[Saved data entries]
__________
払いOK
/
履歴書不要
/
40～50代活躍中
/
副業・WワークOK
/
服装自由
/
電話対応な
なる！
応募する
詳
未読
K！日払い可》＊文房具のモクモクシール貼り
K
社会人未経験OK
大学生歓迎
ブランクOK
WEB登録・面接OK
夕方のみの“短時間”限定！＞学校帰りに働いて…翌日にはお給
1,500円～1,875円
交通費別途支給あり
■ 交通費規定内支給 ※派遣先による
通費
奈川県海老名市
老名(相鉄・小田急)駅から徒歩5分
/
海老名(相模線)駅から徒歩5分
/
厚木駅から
__________
What the task asks: Begin with the line that contains "1,500円～1,875円" and end with the last line of the data. Repeat those two lines and all between them exactly.

Output for this exercise:
1,500円～1,875円
交通費別途支給あり
■ 交通費規定内支給 ※派遣先による
通費
奈川県海老名市
老名(相鉄・小田急)駅から徒歩5分
/
海老名(相模線)駅から徒歩5分
/
厚木駅から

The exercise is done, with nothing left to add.